Jim rewarded Oscar with some money. Oscar flashed another big smile and said “thank you.” They visited awhile and Jim asked Oscar, “What are you going to do with the money?” Oscar proudly replied, “I’m going to buy pencils for school!” Jim fell silent. Pencils for school; just pencils for school. No ice cream cones, no candy bars, but pencils for school; all he wanted was pencils.

As Jim related the story to me, we both had tears in our eyes. Oh, how little we value pens and pencils. We have too many; we throw them away without thinking. There are more where they came from. We have more than enough pencils. Oscar had none. Sometimes we pass great opportunities without thinking or knowing. Oscar has his pencils. Jim got everything loaded to head back to Olivia.

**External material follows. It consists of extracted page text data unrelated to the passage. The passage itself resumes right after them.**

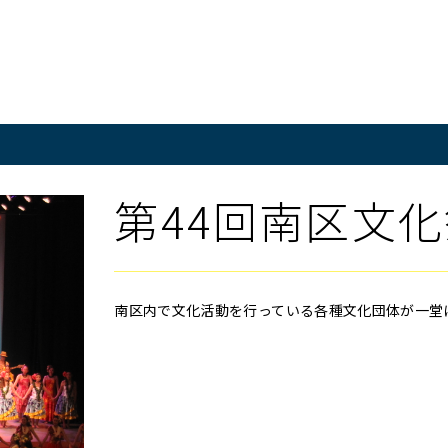
第44回南区文
南区内で文化活動を行っている各種文化団体が一堂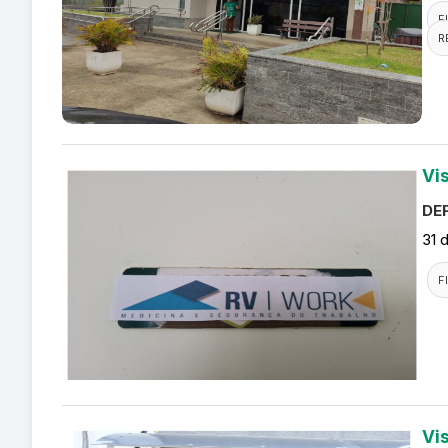
F
R
Vi
DEF
31 
F
Vi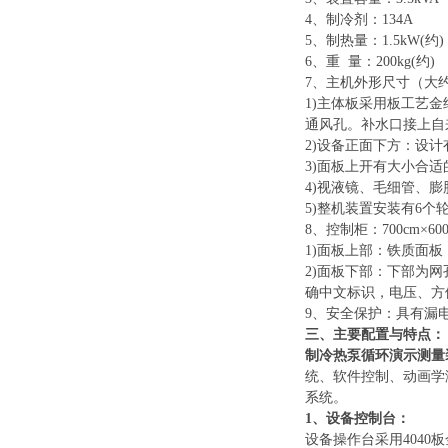
4、制冷剂：134A
5、制热量：1.5kW(约)
6、重 量：200kg(约)
7、主机外形尺寸（大约）：1
1)主体板采用板工艺
通风孔。补水口接上自
2)设备正面下方：设
3)面板上开有大小合
4)视液镜、毛细管、
5)整机装置安装有6
8、控制柜：700cm×
1)面板上部：铁质面
2)面板下部：下部为
确中文标识，电压、方
9、安全保护：具有漏
三、主要配置与特点：
制冷热泵循环演示测量
统、软件控制、动画学
系统。
1、设备控制台：
设备操作台采用
404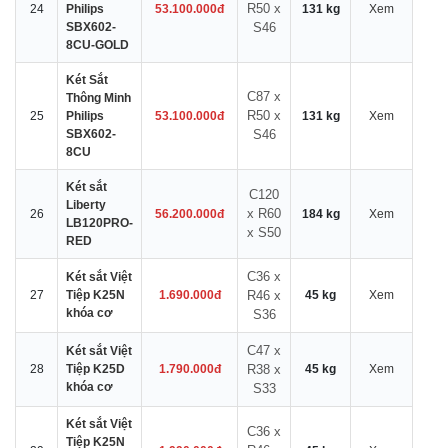
R50 x
24
Philips
53.100.000đ
131 kg
Xem
SBX602-
S46
8CU-GOLD
Két Sắt
C87 x
Thông Minh
R50 x
25
Philips
53.100.000đ
131 kg
Xem
SBX602-
S46
8CU
Két sắt
C120
Liberty
x R60
26
56.200.000đ
184 kg
Xem
LB120PRO-
x S50
RED
C36 x
Két sắt Việt
27
Tiệp K25N
1.690.000đ
R46 x
45 kg
Xem
khóa cơ
S36
C47 x
Két sắt Việt
28
Tiệp K25D
1.790.000đ
R38 x
45 kg
Xem
khóa cơ
S33
Két sắt Việt
C36 x
Tiệp K25N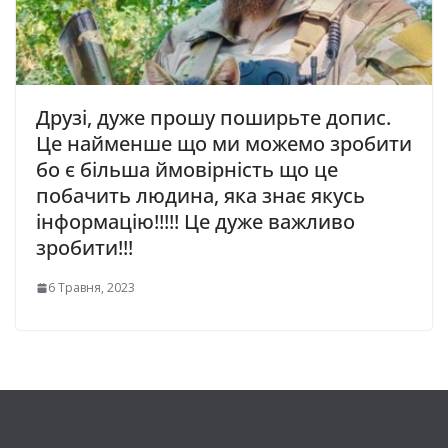
Друзі, дуже прошу поширьте допис.
Це найменше що ми можемо зробити
бо є більша ймовірність що це
побачить людина, яка знає якусь
інформацію!!!!! Це дуже важливо
зробити!!!
6 Травня, 2023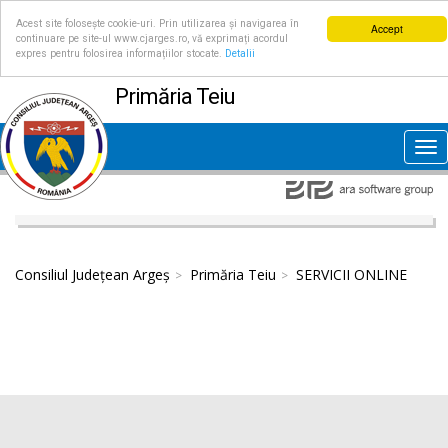
Acest site folosește cookie-uri. Prin utilizarea și navigarea în
Accept
continuare pe site-ul www.cjarges.ro, vă exprimați acordul
expres pentru folosirea informațiilor stocate.
Detalii
Primăria Teiu
Tog
nav
Consiliul Județean Argeș
Primăria Teiu
SERVICII ONLINE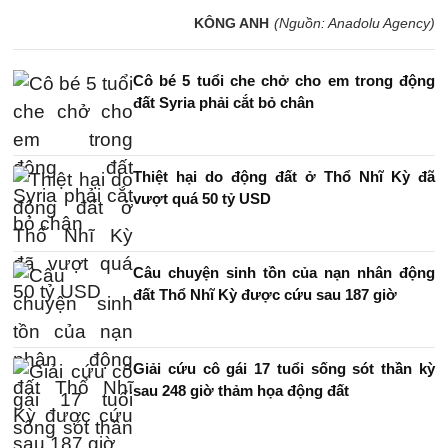
KÔNG ANH
(Nguồn: Anadolu Agency)
Cô bé 5 tuổi che chở cho em trong động
đất Syria phải cắt bỏ chân
Thiệt hại do động đất ở Thổ Nhĩ Kỳ đã
vượt quá 50 tỷ USD
Câu chuyện sinh tồn của nạn nhân động
đất Thổ Nhĩ Kỳ được cứu sau 187 giờ
Giải cứu cô gái 17 tuổi sống sót thần kỳ
sau 248 giờ thảm họa động đất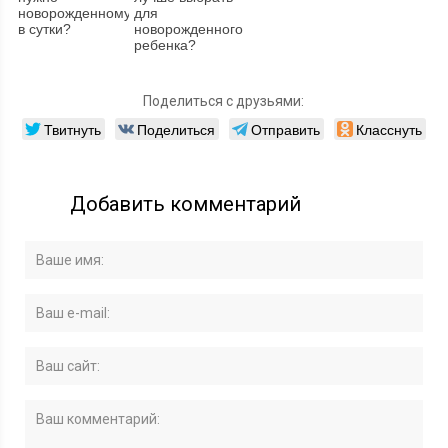
новорожденному
для
в сутки?
новорожденного
ребенка?
Поделиться с друзьями:
Твитнуть
Поделиться
Отправить
Класснуть
Добавить комментарий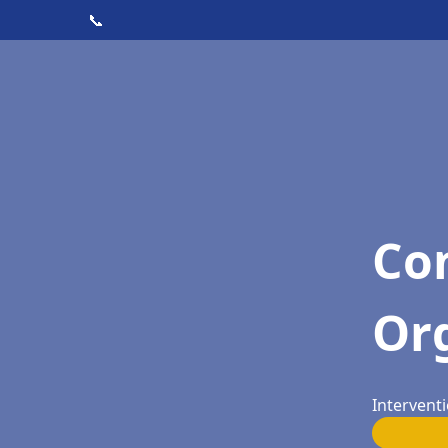
📞
Con
Or
Interventi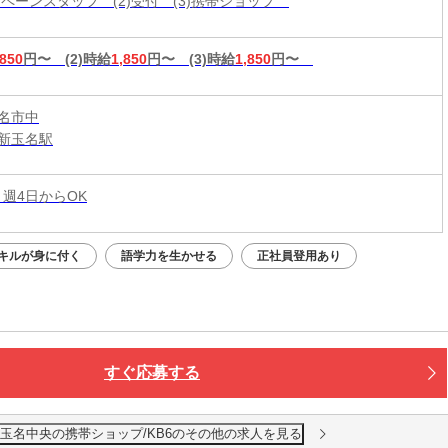
ャンペーンスタッフ (2)受付 (3)携帯ショップ
,850
円〜
(2)時給
1,850
円〜
(3)時給
1,850
円〜
名市中
新玉名駅
 週4日からOK
キルが身に付く
語学力を生かせる
正社員登用あり
すぐ応募する
玉名中央の携帯ショップ/KB6のその他の求人を見る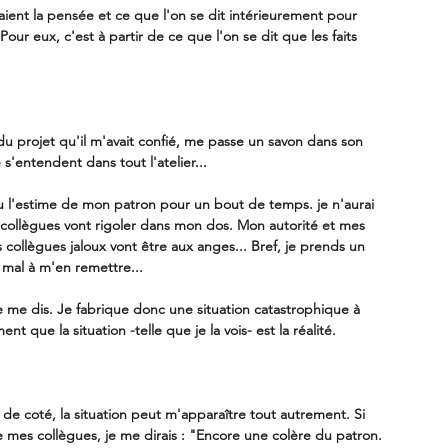
saient la pensée et ce que l'on se dit intérieurement pour 
ur eux, c'est à partir de ce que l'on se dit que les faits 
u projet qu'il m'avait confié, me passe un savon dans son 
s'entendent dans tout l'atelier... 
du l'estime de mon patron pour un bout de temps. je n'aurai 
s collègues vont rigoler dans mon dos. Mon autorité et mes 
ollègues jaloux vont être aux anges... Bref, je prends un 
u mal à m'en remettre... 
e me dis. Je fabrique donc une situation catastrophique à 
t que la situation -telle que je la vois- est la réalité. 
s de coté, la situation peut m'apparaître tout autrement. Si 
 mes collègues, je me dirais : "Encore une colère du patron. 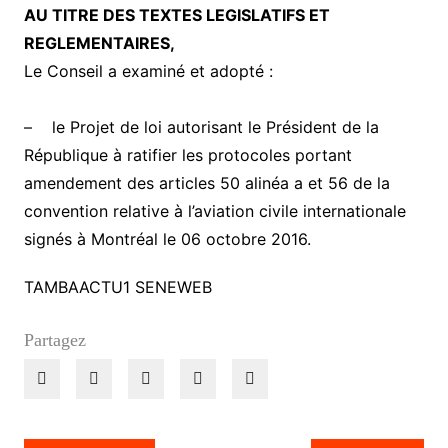
AU TITRE DES TEXTES LEGISLATIFS ET
REGLEMENTAIRES,
Le Conseil a examiné et adopté :
– le Projet de loi autorisant le Président de la
République à ratifier les protocoles portant
amendement des articles 50 alinéa a et 56 de la
convention relative à l’aviation civile internationale
signés à Montréal le 06 octobre 2016.
TAMBAACTU1 SENEWEB
Partagez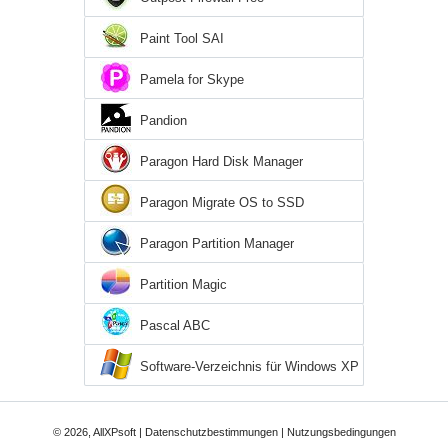
Paint Tool SAI
Pamela for Skype
Pandion
Paragon Hard Disk Manager
Paragon Migrate OS to SSD
Paragon Partition Manager
Partition Magic
Pascal ABC
Software-Verzeichnis für Windows XP
© 2026, AllXPsoft |
Datenschutzbestimmungen
|
Nutzungsbedingungen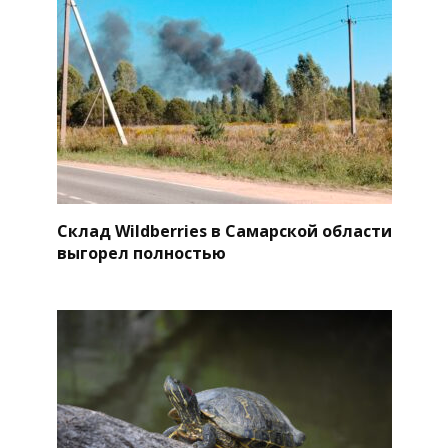
Склад Wildberries в Самарской области
выгорел полностью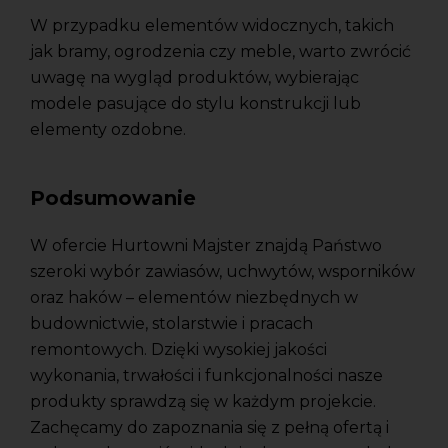
W przypadku elementów widocznych, takich
jak bramy, ogrodzenia czy meble, warto zwrócić
uwagę na wygląd produktów, wybierając
modele pasujące do stylu konstrukcji lub
elementy ozdobne.
Podsumowanie
W ofercie Hurtowni Majster znajdą Państwo
szeroki wybór zawiasów, uchwytów, wsporników
oraz haków – elementów niezbędnych w
budownictwie, stolarstwie i pracach
remontowych. Dzięki wysokiej jakości
wykonania, trwałości i funkcjonalności nasze
produkty sprawdzą się w każdym projekcie.
Zachęcamy do zapoznania się z pełną ofertą i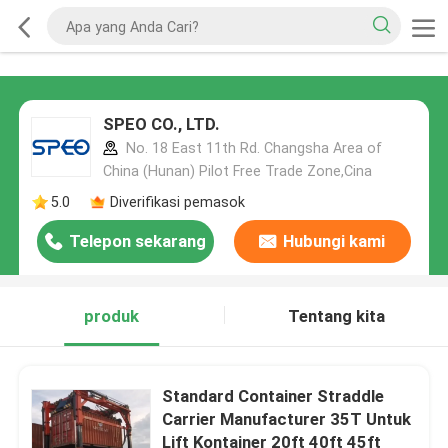
SPEO CO., LTD.
No. 18 East 11th Rd. Changsha Area of
China (Hunan) Pilot Free Trade Zone,Cina
5.0
Diverifikasi pemasok
Telepon sekarang
Hubungi kami
produk
Tentang kita
Standard Container Straddle
Carrier Manufacturer 35T Untuk
Lift Kontainer 20ft 40ft 45ft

As Jim pulled out of town, he noticed a yard full of people waving. It was Oscar and his family! The Old German horseman was reminded how good God has been to him. Oscar got his pencils and a new friend. God was good to Jim and Oscar. As Jim moved on home, he pulled down his hat, looked into the sunset, the sound of the diesel engine under the hood of his pickup reminded him of the completion of another good day on the prairie. Yes, this had been a good day. Oscar had taught Jim a valuable lesson and Jim taught Oscar a valuable lesson. May God be blessed.

"Whatever you did for one of the least of these brothers of mine, you did for me.” Matthew 25:40.